**課題の目的:** 本文で、依存タスクが終了するまで開始できない依存関係は何と呼ばれていますか。本文の表記で答えてください。

**本文:**
┄┄┄┄┄┄┄┄┄┄┄┄┄┄┄┄┄┄┄┄

コミュニケーションに関連する業務は、「相手」との間に発生するため、「これで完璧」という状態になりにくい性質があります。一旦は完璧に近い状態にできても、すぐに新たな改善点が出てくるものですよね。

ファンドレイジング担当者が関わる業務は幅広く、そのうえ未完の状態を継続せざるを得ない業務が大半となると、「何も終わっていない、何もできていない」という感覚に陥り、焦ってしまう方も多いようです。

今回は、作業の計画と優先順位を考えましょうというお話です。わかっていても計画のための時間をとるのは難しいものですが、終わりのない仕事が山積みになっている時こそ、計画の時間を優先して取るようにしてください。

改善作業の計画

ここでは、前回の記事で考えた ツールのゴールと道筋をもとに、コミュニケーションツールの改善にフォーカスして話を進めたいと思います。

1.やるべきことを洗い出す

まずは各ツールに必要な情報と導線を、改善ポイントを明確にしていきます。

2.タスクの優先順位を決める

次に、改善点をタスクに落とし込んで優先順位を決めます。事例では、作業担当(内部でできる作業か外部に依頼する作業か)と作業量でランク付けをして優先順位を入れてみました。タスクに依存関係がある場合は、その点にも注意しましょう。

タスクの依存関係について

下記のように、あるタスクの進捗が、他のタスクの進捗に依存する場合があります。優先順位を決める際は、タスク間の依存関係に注意してください。

  • Finish to Start:依存タスクが終了するまで、開始できない
  • Start to Start:依存タスクが開始するまで、開始できない
  • Finish to Finish:依存タスクが終了するまで、終了できない
  • Start to Finish:依存タスクが開始するまで、終了できない

3.スケジュールを引く

タスクの優先順位が決まったら、具体的に必要な日数を考慮してスケジュールに落とし込みます。全体で1年以上かかるような規模な場合は除いて、基本的にはスケジュールは1日単位で引くことをおすすめします。

1週間単位、半月・ひと月単位のスケジュールでは進捗管理がゆるくなり、予定から遅れていることに気づけないことがあるためです。

スケジュールの作成には、ガントチャートツールを使うのもおすすめです。

ガントチャートツールの紹介

オンラインで簡単にガントチャート(スケジュール表)を作成できるツールが様々あります。その一部をご紹介します。

┄┄┄┄┄┄┄┄┄┄┄┄┄┄┄┄┄┄┄┄

**データの行:**
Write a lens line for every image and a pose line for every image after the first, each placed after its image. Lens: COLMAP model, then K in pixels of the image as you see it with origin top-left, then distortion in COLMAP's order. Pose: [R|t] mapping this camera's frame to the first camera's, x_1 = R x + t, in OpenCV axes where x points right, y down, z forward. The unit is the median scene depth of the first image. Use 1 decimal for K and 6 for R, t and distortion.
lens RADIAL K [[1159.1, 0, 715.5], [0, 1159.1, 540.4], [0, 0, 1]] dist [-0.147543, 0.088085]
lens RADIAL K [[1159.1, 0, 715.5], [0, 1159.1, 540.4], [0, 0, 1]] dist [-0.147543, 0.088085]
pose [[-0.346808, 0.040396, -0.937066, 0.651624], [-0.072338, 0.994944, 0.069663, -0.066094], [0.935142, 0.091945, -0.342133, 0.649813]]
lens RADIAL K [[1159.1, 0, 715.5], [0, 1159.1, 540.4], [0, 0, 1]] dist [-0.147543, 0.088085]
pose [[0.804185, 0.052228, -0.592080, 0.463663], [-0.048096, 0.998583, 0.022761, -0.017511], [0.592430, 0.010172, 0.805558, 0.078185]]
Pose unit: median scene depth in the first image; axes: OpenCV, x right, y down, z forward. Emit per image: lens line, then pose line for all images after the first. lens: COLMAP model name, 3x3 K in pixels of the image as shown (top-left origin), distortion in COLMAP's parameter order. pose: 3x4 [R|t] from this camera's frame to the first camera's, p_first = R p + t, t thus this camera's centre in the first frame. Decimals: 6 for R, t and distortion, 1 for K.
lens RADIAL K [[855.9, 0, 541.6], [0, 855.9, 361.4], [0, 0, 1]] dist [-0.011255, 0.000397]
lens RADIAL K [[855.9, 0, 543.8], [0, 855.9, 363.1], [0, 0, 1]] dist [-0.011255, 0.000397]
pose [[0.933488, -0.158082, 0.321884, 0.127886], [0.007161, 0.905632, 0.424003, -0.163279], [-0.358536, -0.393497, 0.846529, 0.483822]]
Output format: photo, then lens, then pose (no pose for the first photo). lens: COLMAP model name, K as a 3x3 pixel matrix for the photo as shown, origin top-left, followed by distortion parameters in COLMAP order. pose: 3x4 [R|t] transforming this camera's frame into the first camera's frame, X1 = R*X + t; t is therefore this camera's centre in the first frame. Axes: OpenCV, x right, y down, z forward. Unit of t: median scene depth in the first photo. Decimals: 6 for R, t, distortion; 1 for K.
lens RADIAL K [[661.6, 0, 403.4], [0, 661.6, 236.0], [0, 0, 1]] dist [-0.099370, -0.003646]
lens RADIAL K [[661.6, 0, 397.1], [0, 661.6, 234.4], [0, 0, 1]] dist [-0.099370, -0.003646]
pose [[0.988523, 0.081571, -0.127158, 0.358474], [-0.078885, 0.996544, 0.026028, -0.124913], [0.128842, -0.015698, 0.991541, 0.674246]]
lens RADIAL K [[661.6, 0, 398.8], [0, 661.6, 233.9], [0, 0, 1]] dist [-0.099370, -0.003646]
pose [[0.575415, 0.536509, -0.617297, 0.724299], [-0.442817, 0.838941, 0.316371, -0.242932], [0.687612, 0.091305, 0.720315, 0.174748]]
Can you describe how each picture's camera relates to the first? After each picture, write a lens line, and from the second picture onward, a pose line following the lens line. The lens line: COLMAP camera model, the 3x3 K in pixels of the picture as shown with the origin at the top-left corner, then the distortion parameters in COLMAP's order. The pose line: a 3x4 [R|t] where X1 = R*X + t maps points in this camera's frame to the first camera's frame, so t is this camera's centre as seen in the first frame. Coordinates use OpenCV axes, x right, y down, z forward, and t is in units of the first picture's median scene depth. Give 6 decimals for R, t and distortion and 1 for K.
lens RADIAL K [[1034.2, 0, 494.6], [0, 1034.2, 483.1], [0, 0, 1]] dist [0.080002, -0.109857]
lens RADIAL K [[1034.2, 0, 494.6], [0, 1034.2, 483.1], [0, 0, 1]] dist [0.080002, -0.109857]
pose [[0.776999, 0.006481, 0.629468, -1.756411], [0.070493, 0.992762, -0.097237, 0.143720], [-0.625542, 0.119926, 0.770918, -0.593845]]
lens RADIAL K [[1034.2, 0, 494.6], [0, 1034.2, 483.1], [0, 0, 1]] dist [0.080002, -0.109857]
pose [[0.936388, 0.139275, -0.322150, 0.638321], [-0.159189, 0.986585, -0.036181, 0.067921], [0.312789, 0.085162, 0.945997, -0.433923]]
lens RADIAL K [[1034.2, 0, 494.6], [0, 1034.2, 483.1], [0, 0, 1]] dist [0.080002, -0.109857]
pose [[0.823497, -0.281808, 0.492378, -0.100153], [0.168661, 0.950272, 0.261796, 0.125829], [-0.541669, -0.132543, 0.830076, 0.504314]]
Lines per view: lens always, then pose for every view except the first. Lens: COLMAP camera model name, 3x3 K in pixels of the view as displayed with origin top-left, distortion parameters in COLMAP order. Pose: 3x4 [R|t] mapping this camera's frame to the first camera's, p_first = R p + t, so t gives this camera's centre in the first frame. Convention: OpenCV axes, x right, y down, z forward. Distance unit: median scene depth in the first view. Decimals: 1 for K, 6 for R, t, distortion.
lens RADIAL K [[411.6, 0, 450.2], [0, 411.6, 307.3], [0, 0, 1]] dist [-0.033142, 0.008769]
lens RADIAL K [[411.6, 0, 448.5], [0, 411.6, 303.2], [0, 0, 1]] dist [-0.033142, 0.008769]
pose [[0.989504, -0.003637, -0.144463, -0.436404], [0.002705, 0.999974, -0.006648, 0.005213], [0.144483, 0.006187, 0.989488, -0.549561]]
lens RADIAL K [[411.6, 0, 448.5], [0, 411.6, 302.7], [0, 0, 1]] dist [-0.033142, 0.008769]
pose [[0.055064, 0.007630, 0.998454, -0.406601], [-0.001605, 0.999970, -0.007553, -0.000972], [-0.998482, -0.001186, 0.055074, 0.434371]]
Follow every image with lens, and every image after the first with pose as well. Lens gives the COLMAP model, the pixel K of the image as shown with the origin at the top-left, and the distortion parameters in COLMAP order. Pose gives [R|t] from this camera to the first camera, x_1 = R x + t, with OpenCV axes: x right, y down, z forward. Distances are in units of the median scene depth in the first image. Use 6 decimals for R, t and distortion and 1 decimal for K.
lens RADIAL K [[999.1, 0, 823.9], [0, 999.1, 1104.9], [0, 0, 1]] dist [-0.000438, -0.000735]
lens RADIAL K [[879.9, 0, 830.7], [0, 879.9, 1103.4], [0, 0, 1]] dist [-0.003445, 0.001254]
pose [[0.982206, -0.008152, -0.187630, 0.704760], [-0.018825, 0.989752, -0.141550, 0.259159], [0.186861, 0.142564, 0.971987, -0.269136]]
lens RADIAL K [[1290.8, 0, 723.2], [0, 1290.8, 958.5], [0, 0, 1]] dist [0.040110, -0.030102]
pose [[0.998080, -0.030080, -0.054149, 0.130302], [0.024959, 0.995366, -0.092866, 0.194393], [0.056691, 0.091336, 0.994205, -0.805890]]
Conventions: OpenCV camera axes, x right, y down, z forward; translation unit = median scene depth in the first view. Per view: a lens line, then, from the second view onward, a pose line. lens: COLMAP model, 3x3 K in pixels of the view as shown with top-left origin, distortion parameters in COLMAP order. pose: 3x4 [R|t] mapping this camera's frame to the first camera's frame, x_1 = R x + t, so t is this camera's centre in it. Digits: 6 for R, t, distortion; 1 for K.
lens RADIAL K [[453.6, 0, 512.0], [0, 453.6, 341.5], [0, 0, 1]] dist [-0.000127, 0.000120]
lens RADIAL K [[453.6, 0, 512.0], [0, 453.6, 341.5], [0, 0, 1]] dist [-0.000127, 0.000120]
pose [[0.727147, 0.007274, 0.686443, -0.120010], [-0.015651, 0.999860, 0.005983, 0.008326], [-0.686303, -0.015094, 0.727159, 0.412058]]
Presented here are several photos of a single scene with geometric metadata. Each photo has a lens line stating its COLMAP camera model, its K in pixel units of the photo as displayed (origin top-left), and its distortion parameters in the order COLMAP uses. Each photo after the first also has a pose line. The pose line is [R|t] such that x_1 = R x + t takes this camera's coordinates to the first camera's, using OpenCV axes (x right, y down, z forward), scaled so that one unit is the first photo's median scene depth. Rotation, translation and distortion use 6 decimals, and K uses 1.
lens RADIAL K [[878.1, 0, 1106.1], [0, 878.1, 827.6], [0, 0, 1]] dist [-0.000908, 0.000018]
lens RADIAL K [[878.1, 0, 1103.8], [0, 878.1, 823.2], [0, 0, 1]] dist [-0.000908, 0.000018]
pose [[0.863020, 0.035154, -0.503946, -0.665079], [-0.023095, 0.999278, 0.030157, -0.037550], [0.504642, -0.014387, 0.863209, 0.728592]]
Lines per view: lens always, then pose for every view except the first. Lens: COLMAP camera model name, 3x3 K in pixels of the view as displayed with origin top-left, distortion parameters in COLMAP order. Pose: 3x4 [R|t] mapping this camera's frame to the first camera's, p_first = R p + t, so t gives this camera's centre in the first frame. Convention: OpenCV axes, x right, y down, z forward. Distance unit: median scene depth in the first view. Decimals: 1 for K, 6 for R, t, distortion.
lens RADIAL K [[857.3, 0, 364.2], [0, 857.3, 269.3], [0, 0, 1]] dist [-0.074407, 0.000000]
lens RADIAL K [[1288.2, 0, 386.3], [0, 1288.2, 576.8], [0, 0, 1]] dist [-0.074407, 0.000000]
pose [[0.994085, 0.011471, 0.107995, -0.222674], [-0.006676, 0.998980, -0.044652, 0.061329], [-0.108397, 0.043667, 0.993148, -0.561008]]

┄┄┄┄┄┄┄┄┄┄┄┄┄┄┄┄┄┄┄┄

**解答:** Finish to Start